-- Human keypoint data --
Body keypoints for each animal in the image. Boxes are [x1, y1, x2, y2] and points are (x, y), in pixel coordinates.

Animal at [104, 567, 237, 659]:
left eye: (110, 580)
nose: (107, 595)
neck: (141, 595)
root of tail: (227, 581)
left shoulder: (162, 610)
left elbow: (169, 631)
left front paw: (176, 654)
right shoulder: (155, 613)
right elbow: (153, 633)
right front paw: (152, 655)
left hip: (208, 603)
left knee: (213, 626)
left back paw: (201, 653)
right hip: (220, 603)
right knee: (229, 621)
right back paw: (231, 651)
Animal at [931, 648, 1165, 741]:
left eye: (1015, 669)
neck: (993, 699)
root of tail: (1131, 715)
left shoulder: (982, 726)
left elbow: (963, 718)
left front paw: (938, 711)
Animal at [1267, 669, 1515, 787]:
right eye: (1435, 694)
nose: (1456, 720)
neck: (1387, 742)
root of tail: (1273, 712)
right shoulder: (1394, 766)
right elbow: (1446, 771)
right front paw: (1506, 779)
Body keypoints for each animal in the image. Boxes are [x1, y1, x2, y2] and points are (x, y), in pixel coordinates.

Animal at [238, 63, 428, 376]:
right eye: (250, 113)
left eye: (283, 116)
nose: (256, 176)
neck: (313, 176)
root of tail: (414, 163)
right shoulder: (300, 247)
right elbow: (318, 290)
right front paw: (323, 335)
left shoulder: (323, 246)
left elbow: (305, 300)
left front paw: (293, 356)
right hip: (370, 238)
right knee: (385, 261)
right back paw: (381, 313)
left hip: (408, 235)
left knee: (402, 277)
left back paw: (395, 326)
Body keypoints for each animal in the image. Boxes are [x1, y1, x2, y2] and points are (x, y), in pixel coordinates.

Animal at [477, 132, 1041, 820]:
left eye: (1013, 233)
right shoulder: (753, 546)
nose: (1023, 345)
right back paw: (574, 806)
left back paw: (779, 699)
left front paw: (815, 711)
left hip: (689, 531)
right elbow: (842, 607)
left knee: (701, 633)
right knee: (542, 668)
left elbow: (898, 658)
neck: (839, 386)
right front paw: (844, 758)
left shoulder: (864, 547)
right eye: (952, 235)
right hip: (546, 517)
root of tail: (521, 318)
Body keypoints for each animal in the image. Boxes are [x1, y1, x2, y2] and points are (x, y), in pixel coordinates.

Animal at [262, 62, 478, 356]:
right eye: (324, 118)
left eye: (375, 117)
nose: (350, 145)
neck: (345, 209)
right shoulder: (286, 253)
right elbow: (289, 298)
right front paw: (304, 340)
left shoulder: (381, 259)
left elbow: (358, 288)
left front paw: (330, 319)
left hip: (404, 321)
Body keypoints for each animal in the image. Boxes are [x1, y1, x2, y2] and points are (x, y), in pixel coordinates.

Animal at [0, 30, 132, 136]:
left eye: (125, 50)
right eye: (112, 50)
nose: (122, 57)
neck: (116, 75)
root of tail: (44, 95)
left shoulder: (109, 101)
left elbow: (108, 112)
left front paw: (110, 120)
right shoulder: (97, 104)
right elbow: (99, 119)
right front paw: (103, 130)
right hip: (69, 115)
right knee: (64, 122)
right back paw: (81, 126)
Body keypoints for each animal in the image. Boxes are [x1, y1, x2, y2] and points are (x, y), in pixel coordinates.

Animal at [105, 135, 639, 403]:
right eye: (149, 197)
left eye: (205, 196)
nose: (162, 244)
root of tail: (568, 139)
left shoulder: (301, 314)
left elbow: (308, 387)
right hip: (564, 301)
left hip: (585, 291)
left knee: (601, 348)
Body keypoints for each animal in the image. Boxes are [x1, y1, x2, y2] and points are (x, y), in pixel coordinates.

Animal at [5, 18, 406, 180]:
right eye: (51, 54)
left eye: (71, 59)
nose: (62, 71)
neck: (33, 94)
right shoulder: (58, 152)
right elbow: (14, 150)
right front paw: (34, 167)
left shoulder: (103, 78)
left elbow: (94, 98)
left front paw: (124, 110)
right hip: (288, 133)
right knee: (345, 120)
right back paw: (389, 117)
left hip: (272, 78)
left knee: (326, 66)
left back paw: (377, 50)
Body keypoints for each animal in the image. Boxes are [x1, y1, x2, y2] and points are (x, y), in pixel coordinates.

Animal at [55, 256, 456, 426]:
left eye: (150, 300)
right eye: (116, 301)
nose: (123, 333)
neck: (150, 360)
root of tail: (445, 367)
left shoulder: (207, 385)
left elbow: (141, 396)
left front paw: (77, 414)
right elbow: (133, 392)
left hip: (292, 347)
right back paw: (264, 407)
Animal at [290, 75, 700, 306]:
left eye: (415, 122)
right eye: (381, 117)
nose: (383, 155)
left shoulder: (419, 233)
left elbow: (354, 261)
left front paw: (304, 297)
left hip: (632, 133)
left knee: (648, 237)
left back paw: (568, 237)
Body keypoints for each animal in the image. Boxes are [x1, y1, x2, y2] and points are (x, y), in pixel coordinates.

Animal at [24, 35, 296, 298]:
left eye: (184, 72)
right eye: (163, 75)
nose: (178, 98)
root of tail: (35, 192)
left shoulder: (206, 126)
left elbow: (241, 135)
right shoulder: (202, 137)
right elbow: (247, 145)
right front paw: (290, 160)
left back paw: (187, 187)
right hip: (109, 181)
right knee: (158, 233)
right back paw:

-- Exercise directions --
Scan the records for the string "neck" and show every line that contains it.

-- Problem solution --
neck: (141, 595)
neck: (993, 699)
neck: (1387, 742)
neck: (313, 176)
neck: (839, 386)
neck: (345, 209)
neck: (116, 75)
neck: (33, 94)
neck: (150, 360)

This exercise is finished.